Los políticos vienen y van, y el inquilino de la Casa Blanca no será la excepción. El problema es el daño que esta clase de inermes hombres de Estado le hacen al mundo con sus inadecuadas políticas y desafortunados comentarios. Por tanto, los boyantes resultados macroeconómicos del último lustro no excusan las torpezas e incompetencias del actual jefe de gobierno de Estados Unidos. Si fuese así, tanto su popularidad a nivel nacional como la aceptación en el extranjero rozaría la cima con puntuaciones inalcanzadas por sus antecesores. La Administración Trump es igual a la personalidad del presidente: burda, tosca, soez y con robustas cuentas bancarias.
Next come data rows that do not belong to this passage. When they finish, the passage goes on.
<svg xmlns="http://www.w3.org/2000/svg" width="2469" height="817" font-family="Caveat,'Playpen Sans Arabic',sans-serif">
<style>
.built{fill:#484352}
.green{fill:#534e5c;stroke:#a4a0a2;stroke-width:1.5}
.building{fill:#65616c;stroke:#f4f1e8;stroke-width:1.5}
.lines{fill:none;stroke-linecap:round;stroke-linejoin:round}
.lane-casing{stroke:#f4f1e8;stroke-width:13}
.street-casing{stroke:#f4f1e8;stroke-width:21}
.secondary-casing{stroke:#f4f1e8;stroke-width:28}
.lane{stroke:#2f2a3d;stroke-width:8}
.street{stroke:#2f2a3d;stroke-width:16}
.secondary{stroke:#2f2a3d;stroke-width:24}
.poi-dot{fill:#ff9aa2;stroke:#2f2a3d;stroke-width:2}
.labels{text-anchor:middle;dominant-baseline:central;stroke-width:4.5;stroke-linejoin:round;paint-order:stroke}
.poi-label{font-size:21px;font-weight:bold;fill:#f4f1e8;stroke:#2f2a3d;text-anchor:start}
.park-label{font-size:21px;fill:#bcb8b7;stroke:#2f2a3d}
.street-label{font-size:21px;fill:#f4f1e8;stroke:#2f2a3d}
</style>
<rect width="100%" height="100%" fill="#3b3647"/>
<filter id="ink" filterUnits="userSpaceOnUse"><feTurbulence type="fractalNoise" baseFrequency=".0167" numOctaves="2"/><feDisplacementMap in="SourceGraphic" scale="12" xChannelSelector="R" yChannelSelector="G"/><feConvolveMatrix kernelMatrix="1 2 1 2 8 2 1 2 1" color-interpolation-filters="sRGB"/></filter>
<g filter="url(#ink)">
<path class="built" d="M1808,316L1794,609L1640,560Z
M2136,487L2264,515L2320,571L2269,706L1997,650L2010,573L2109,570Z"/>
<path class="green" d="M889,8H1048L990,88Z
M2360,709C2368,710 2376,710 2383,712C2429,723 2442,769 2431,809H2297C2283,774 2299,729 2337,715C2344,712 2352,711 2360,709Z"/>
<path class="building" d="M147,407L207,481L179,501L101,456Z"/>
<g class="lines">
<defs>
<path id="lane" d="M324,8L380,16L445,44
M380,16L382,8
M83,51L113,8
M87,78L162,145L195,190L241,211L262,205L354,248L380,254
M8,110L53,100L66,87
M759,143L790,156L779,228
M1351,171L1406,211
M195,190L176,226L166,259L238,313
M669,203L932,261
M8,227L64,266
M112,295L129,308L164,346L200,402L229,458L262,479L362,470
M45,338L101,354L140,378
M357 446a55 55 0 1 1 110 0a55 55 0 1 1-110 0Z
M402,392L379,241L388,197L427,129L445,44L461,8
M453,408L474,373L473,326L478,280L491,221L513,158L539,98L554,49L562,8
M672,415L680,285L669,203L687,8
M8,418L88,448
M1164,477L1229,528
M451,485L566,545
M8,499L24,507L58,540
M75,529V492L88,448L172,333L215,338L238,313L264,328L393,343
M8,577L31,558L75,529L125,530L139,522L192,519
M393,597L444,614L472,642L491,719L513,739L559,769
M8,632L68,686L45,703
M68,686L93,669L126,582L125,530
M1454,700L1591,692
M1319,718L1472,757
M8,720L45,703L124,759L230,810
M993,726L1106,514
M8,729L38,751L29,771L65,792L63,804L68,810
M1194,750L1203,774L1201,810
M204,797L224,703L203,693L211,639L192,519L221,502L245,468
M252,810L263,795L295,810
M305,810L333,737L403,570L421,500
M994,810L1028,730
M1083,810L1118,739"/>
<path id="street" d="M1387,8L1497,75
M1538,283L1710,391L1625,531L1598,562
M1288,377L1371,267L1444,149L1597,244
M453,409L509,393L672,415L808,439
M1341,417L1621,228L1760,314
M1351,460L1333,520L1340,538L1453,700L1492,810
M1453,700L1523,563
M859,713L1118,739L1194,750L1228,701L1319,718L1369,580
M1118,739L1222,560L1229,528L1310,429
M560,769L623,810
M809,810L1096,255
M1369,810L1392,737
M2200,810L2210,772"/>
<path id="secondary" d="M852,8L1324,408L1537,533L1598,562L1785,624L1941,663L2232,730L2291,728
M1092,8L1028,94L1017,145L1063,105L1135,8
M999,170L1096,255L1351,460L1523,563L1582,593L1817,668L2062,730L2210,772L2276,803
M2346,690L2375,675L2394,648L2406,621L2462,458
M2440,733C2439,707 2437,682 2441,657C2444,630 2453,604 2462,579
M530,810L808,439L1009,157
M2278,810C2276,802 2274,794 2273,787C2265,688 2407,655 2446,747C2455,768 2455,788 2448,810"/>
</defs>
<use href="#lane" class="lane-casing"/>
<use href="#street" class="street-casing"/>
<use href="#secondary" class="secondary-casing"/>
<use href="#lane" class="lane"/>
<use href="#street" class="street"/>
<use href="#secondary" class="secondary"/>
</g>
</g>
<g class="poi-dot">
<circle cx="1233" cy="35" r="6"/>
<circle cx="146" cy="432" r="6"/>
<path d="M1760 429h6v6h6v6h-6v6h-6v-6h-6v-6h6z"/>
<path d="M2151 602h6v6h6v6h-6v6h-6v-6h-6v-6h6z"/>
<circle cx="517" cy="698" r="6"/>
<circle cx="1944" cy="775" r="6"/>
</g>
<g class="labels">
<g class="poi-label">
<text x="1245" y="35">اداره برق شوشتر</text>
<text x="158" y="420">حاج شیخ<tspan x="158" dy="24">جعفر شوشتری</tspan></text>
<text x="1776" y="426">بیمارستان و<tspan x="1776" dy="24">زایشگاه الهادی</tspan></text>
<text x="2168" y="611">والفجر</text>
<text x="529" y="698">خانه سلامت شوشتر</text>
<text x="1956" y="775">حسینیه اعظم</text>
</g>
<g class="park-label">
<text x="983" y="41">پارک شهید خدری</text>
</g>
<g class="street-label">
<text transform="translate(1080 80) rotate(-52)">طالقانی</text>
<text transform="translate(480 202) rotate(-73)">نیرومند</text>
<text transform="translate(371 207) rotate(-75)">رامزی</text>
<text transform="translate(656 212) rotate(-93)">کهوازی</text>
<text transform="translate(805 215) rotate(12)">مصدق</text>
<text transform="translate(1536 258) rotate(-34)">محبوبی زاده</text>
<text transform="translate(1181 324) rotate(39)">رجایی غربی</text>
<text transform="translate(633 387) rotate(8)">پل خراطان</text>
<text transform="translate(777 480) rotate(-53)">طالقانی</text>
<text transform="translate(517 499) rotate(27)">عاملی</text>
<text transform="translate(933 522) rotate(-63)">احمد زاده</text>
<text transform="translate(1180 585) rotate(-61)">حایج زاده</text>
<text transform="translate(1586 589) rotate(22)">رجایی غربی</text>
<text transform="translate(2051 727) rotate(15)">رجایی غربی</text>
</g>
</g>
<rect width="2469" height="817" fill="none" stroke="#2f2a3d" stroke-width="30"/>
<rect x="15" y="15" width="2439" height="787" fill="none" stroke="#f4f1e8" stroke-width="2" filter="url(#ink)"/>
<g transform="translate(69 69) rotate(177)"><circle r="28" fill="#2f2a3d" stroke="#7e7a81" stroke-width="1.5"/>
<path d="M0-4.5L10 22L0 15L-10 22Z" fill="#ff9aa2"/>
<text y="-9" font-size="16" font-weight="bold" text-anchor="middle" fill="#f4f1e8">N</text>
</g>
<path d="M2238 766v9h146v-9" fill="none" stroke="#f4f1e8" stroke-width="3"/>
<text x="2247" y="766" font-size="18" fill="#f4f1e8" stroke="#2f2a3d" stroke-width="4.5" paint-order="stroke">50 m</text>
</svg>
El mandatario estadounidense es un claro ejemplo de la ordinariez generalizada en la que ha caído el mundo, una vulgaridad planetaria que no se limita exclusivamente a la Casa Blanca de Donald y Melania. Ellos, en todo caso, son un referente sine qua non de la chabacanería mundial y de lo que el dinero sin refinamiento es capaz de incitar. No obstante, lo más serio no se circunscribe exclusivamente a la grosería de la pareja presidencial sino a los niveles de desprestigio y descrédito del Comandante en Jefe, las instituciones de seguridad y agencias de inteligencia estadounidenses. La permanencia de la actual Administración de Washington es perecedera, dos o seis años más a lo sumo, pero, las implicaciones de sus pobres medidas políticas y las consecuencias de sus ruines habilidades diplomáticas aminoran la credibilidad de la comunidad de naciones en la primera potencia mundial.
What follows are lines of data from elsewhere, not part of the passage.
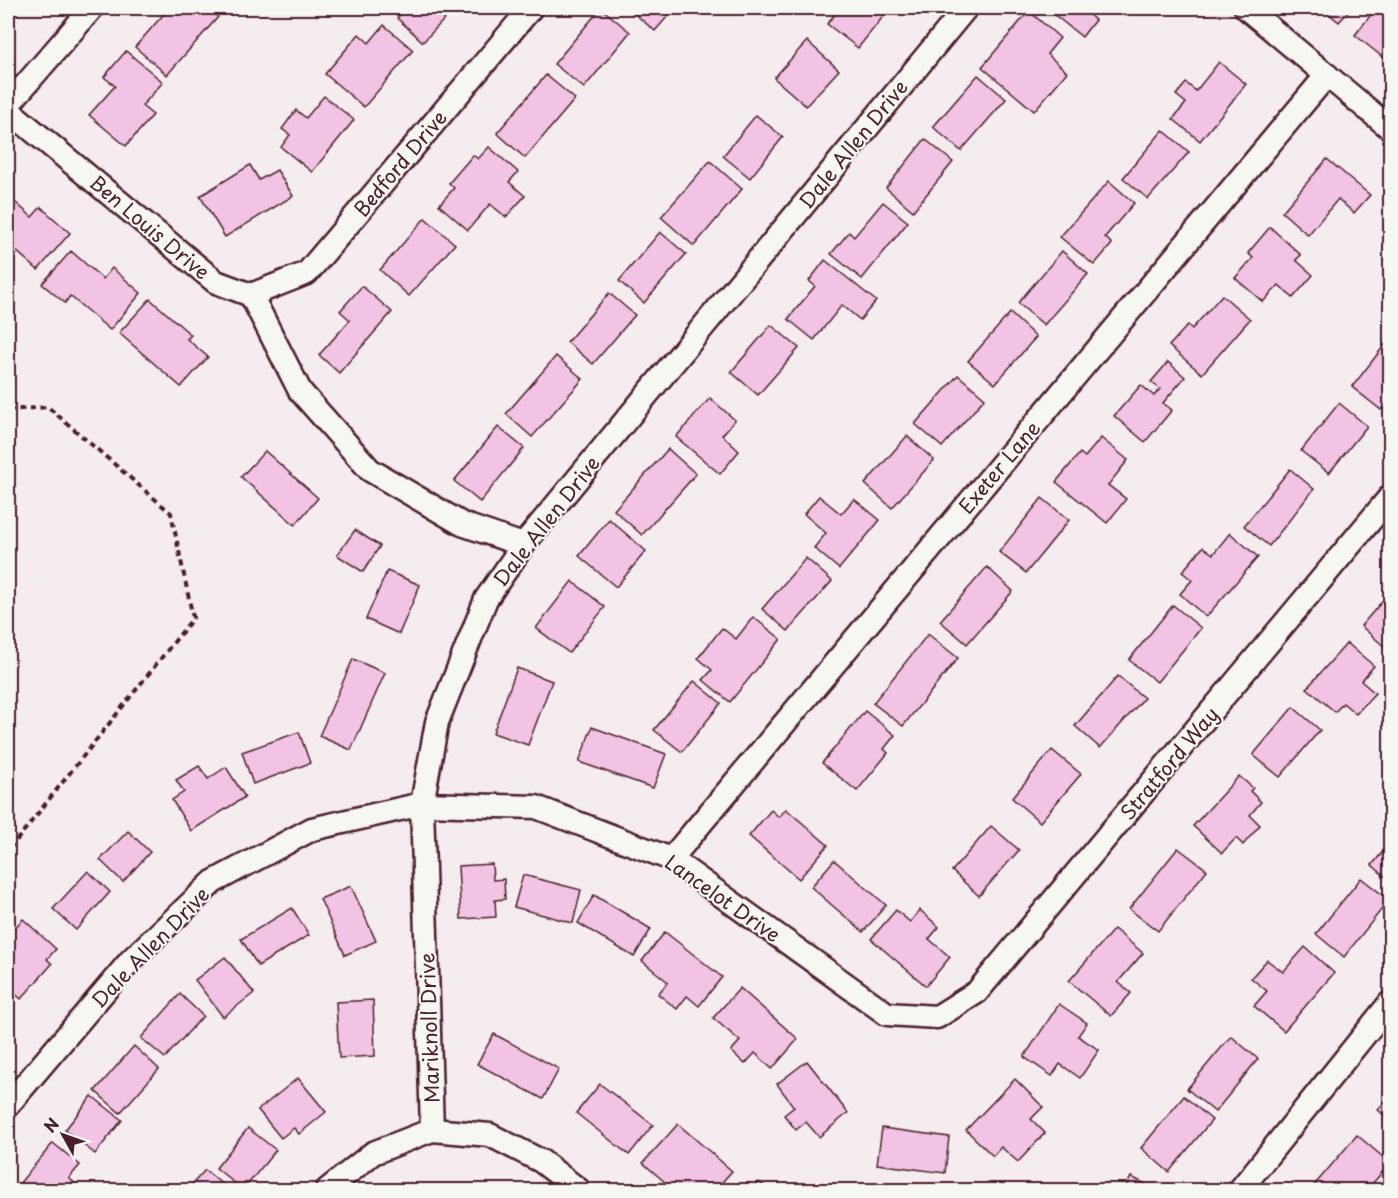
<svg xmlns="http://www.w3.org/2000/svg" width="1398" height="1198" font-family="'Playpen Sans',sans-serif">
<style>
.building{fill:#f3c3e3;stroke:#4a1f2b;stroke-width:1.5}
.lines{fill:none;stroke-linecap:round;stroke-linejoin:round}
.street-casing{stroke:#4a1f2b;stroke-width:27}
.path{stroke:#4a1f2b;stroke-width:4;stroke-dasharray:6 4.5;stroke-linecap:butt}
.street{stroke:#f6f6f2;stroke-width:22}
.labels{text-anchor:middle;dominant-baseline:central;stroke-width:4.5;stroke-linejoin:round;paint-order:stroke}
.street-label{font-size:20px;fill:#4a1f2b;stroke:#f6f6f2}
</style>
<rect width="100%" height="100%" fill="#f5ecef"/>
<filter id="ink" filterUnits="userSpaceOnUse"><feTurbulence type="fractalNoise" baseFrequency=".0167" numOctaves="2"/><feDisplacementMap in="SourceGraphic" scale="12" xChannelSelector="R" yChannelSelector="G"/><feConvolveMatrix kernelMatrix="1 2 1 2 8 2 1 2 1" color-interpolation-filters="sRGB"/></filter>
<g filter="url(#ink)">
<g class="building">
<path d="M169,8H207L218,17L167,75L135,47Z"/>
<path d="M406,8H455L423,42L397,18Z"/>
<path d="M601,8L630,32L584,88L554,64Z"/>
<path d="M628,8H675L655,31Z"/>
<path d="M840,8H890L858,48L827,24Z"/>
<path d="M1046,8H1093L1088,14L1095,20L1082,37Z"/>
<path d="M1322,8H1352L1339,22Z"/>
<path d="M1376,8H1390V63L1355,35Z"/>
<path d="M1029,11L1060,38L1047,54L1067,72L1034,111L982,67Z"/>
<path d="M384,25L413,50L364,107L325,74L359,34L369,43Z"/>
<path d="M807,41L839,70L806,106L774,78Z"/>
<path d="M126,51L163,82L142,106L153,115L126,146L89,115L115,86L104,77Z"/>
<path d="M1219,62L1246,84L1200,141L1173,119L1186,103L1176,95L1186,83L1196,91Z"/>
<path d="M546,75L575,99L525,158L497,133Z"/>
<path d="M978,75L1006,99L961,151L933,127Z"/>
<path d="M324,96L354,120L312,172L281,147L290,135L282,129L296,110L306,118Z"/>
<path d="M756,115L783,137L750,178L723,156Z"/>
<path d="M1163,130L1189,152L1148,199L1123,178Z"/>
<path d="M925,139L953,162L913,211L886,188Z"/>
<path d="M489,147L518,172L509,182L525,196L506,217L490,204L468,230L439,205L454,188L449,183L473,155L478,159Z"/>
<path d="M1327,159L1370,195L1354,213L1338,199L1308,235L1282,212Z"/>
<path d="M710,161L742,189L694,246L661,217Z"/>
<path d="M250,165L259,180L277,170L293,196L225,237L200,196Z"/>
<path d="M1109,181L1134,203L1105,237L1112,244L1094,265L1060,237Z"/>
<path d="M8,196L32,217L41,207L70,233L38,270L8,244Z"/>
<path d="M883,202L908,222L862,279L831,254L849,232L854,237Z"/>
<path d="M425,218L455,244L409,296L380,270Z"/>
<path d="M1270,227L1301,255L1296,260L1313,275L1293,298L1279,285L1263,302L1235,278L1253,258L1248,253Z"/>
<path d="M660,232L686,254L644,303L619,281Z"/>
<path d="M71,251L103,279L112,268L141,293L110,330L70,296L65,303L42,284Z"/>
<path d="M1062,251L1088,274L1044,325L1018,303Z"/>
<path d="M825,260L876,301L860,320L842,305L814,340L788,319L815,286L809,281Z"/>
<path d="M362,286L392,312L339,373L319,355L350,320L340,311Z"/>
<path d="M609,293L635,315L593,364L567,342Z"/>
<path d="M1222,295L1250,319L1202,374L1169,346L1188,325L1192,329Z"/>
<path d="M150,299L191,335L187,339L208,357L181,387L119,333Z"/>
<path d="M1010,313L1036,337L995,384L968,361Z"/>
<path d="M771,325L799,348L758,395L731,372Z"/>
<path d="M1390,338V398L1381,410L1352,387Z"/>
<path d="M556,356L583,379L532,437L506,414Z"/>
<path d="M1168,362L1185,377L1163,403L1172,410L1145,442L1114,416L1141,385L1154,396L1160,389L1151,382Z"/>
<path d="M958,375L985,398L942,447L915,424Z"/>
<path d="M710,398L735,420L722,435L739,451L720,474L676,437Z"/>
<path d="M1339,403L1367,426L1329,473L1301,451Z"/>
<path d="M498,427L524,448L480,502L454,481Z"/>
<path d="M907,436L934,460L892,508L865,484Z"/>
<path d="M1101,438L1128,460L1108,485L1126,499L1107,523L1056,482L1080,453L1085,457Z"/>
<path d="M668,449L696,474L642,535L614,510Z"/>
<path d="M265,451L318,498L295,525L241,477Z"/>
<path d="M1290,469L1314,489L1269,546L1244,526Z"/>
<path d="M819,496L841,514L854,499L880,520L839,569L814,548L826,533L804,514Z"/>
<path d="M1042,498L1069,520L1026,573L999,552Z"/>
<path d="M609,519L646,551L616,587L579,556Z"/>
<path d="M355,530L380,546L363,572L337,555Z"/>
<path d="M1230,533L1258,557L1206,617L1180,594L1192,580L1182,572L1203,547L1213,554Z"/>
<path d="M806,558L832,581L788,631L762,609Z"/>
<path d="M987,567L1013,591L967,644L940,621Z"/>
<path d="M387,571L420,585L399,634L366,619Z"/>
<path d="M572,581L605,607L569,653L536,628Z"/>
<path d="M1390,592V645L1387,649L1361,626Z"/>
<path d="M1173,605L1201,628L1157,682L1129,660Z"/>
<path d="M753,617L781,639L730,702L703,680L712,670L698,658L722,628L736,639Z"/>
<path d="M928,634L958,658L903,726L873,703Z"/>
<path d="M1347,643L1374,666L1361,681L1375,693L1356,714L1343,703L1335,712L1307,688Z"/>
<path d="M353,659L385,673L351,750L319,736Z"/>
<path d="M517,668L552,681L528,745L493,733Z"/>
<path d="M1118,676L1144,698L1100,748L1075,726Z"/>
<path d="M694,681L721,703L682,752L654,730Z"/>
<path d="M1293,707L1320,730L1280,777L1253,755Z"/>
<path d="M865,711L895,735L884,749L888,753L857,791L822,763Z"/>
<path d="M592,727L666,754L653,788L579,762Z"/>
<path d="M299,732L310,763L253,784L242,752Z"/>
<path d="M1052,750L1081,774L1040,822L1012,798Z"/>
<path d="M199,766L208,779L226,767L245,797L191,831L172,800L184,792L176,780Z"/>
<path d="M1239,776L1253,788L1250,791L1261,802L1250,815L1260,825L1243,845L1236,838L1222,853L1193,826Z"/>
<path d="M786,809L828,845L799,879L749,836L771,810L779,817Z"/>
<path d="M991,826L1019,850L979,896L952,871Z"/>
<path d="M128,831L150,852L123,882L100,860Z"/>
<path d="M1390,843V881L1372,865Z"/>
<path d="M1178,848L1207,870L1158,931L1129,909Z"/>
<path d="M834,860L886,905L863,932L811,887Z"/>
<path d="M492,864L493,880L504,879L505,899L495,900L496,917L461,919L458,866Z"/>
<path d="M88,871L110,892L76,930L53,909Z"/>
<path d="M523,875L581,890L573,923L514,907Z"/>
<path d="M1361,878L1389,900L1344,957L1316,934Z"/>
<path d="M351,886L376,941L345,955L320,899Z"/>
<path d="M594,895L651,929L634,957L578,923Z"/>
<path d="M292,908L309,935L258,966L241,939Z"/>
<path d="M896,910L910,922L920,910L939,927L929,939L950,957L926,986L871,939Z"/>
<path d="M23,919L56,949L47,959L52,964L21,999L8,987V935Z"/>
<path d="M1114,929L1143,953L1118,982L1131,993L1111,1016L1069,981Z"/>
<path d="M665,932L722,977L699,1006L687,996L677,1009L658,994L668,982L642,961Z"/>
<path d="M1305,947L1334,973L1284,1031L1254,1006L1267,991L1251,978L1267,960L1283,972Z"/>
<path d="M225,957L254,993L223,1017L195,980Z"/>
<path d="M740,988L798,1039L772,1069L755,1053L745,1064L731,1051L740,1041L713,1018Z"/>
<path d="M180,994L203,1016L165,1058L141,1038Z"/>
<path d="M373,1000L375,1056L339,1058L336,1002Z"/>
<path d="M1059,1004L1087,1023L1078,1036L1099,1050L1080,1078L1060,1064L1052,1076L1024,1057Z"/>
<path d="M494,1034L559,1069L543,1099L477,1064Z"/>
<path d="M1231,1036L1258,1059L1215,1112L1187,1089Z"/>
<path d="M134,1046L159,1069L120,1113L95,1091Z"/>
<path d="M807,1061L848,1113L819,1137L806,1122L796,1130L784,1115L794,1107L777,1084Z"/>
<path d="M298,1078L326,1112L299,1134L294,1128L281,1138L258,1110Z"/>
<path d="M1015,1079L1043,1107L1031,1119L1045,1133L1018,1162L1001,1147L993,1156L966,1130Z"/>
<path d="M600,1084L653,1125L629,1155L576,1113Z"/>
<path d="M1390,1095V1120L1378,1110Z"/>
<path d="M92,1096L122,1120L95,1154L65,1130Z"/>
<path d="M1184,1096L1212,1120L1169,1172L1141,1148Z"/>
<path d="M678,1124L732,1171L715,1190H674L643,1163Z"/>
<path d="M248,1128L276,1150L243,1190L216,1168Z"/>
<path d="M882,1128L949,1137L945,1173L877,1164Z"/>
<path d="M1357,1135L1390,1163L1367,1190H1313L1311,1189Z"/>
<path d="M53,1143L80,1165L69,1178L77,1185L73,1190H14Z"/>
<path d="M205,1170L229,1190H187Z"/>
<path d="M1131,1177L1158,1190H1124Z"/>
<path d="M758,1182L771,1190H752Z"/>
</g>
<g class="lines">
<g class="street-casing">
<g id="street">
<path d="M1246,8L1390,128"/>
<path d="M8,105L92,8"/>
<path d="M8,110L216,282L251,295L300,391L370,470L462,524L523,545"/>
<path d="M251,295L307,273L531,8"/>
<path d="M671,859L1327,75"/>
<path d="M8,1105L131,960L213,882L312,829L422,804L437,722L486,599L523,545L966,8"/>
<path d="M432,1130L490,1135L541,1161L579,1190"/>
<path d="M327,1190L373,1153L432,1130L422,804L536,807L671,859L887,1014L937,1017L977,992L1390,497"/>
<path d="M1240,1190L1390,1003"/>
</g>
</g>
<path class="path" d="M8,410L48,407L171,513L193,618L8,851"/>
<use href="#street" class="street"/>
</g>
</g>
<g class="labels">
<g class="street-label">
<text transform="translate(853 144) rotate(-51)">Dale Allen Drive</text>
<text transform="translate(400 163) rotate(-50)">Bedford Drive</text>
<text transform="translate(150 227) rotate(40)">Ben Louis Drive</text>
<text transform="translate(999 467) rotate(-50)">Exeter Lane</text>
<text transform="translate(546 521) rotate(-52)">Dale Allen Drive</text>
<text transform="translate(1169 763) rotate(-50)">Stratford Way</text>
<text transform="translate(723 898) rotate(35)">Lancelot Drive</text>
<text transform="translate(150 947) rotate(-46)">Dale Allen Drive</text>
<text transform="translate(429 1028) rotate(-92)">Mariknoll Drive</text>
</g>
</g>
<rect width="1398" height="1198" fill="none" stroke="#f6f6f2" stroke-width="30"/>
<rect x="15" y="15" width="1368" height="1168" fill="none" stroke="#4a1f2b" stroke-width="2" filter="url(#ink)"/>
<g transform="translate(63 1135) rotate(310)" stroke="#f6f6f2" stroke-width="4.5" paint-order="stroke">
<path d="M0-4.5L10 22L0 15L-10 22Z" fill="#4a1f2b"/>
<text y="-9" font-size="16" font-weight="bold" text-anchor="middle" fill="#4a1f2b">N</text>
</g>
</svg>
La reciente cumbre del presidente estadounidense y el jefe de gobierno ruso en Finlandia más que despejar dudas confirma la complicidad entre ambos mandatarios, y ratifica la pérdida de confianza de los aliados europeos en la Estados Unidos. El presidente estadounidense está tan comprometido con Vladimir Putin que, atribuyendo ciega credibilidad a la palabra del mandatario ruso, pone en tela de juicio la información suministrada por las agencias de inteligencia estadounidenses. Pesquisas que evidencian el involucramiento de altos jerarcas del Kremlin en el pasado ataque cibernético al sistema electoral norteamericano y a los pilares de la democracia. A estas alturas, es imposible negar la injerencia tácita o directa de estrategas rusos en las pasadas elecciones presidenciales de Estados Unidos, y la información secreta del Kremlin que involucra al magnate inmobiliario neoyorkino y a su amplia red empresarial.
Por eso, hay una larga distancia entre la construcción de un diálogo pacífico en aras de establecer relaciones diplomáticas armoniosas o actuar a favor del adversario al punto de denigrar el profesionalismo de la propia institucionalidad. Esta luxación de la verdad indudablemente juega en contra de los intereses del pueblo norteamericano y de la nación como potestad mundial.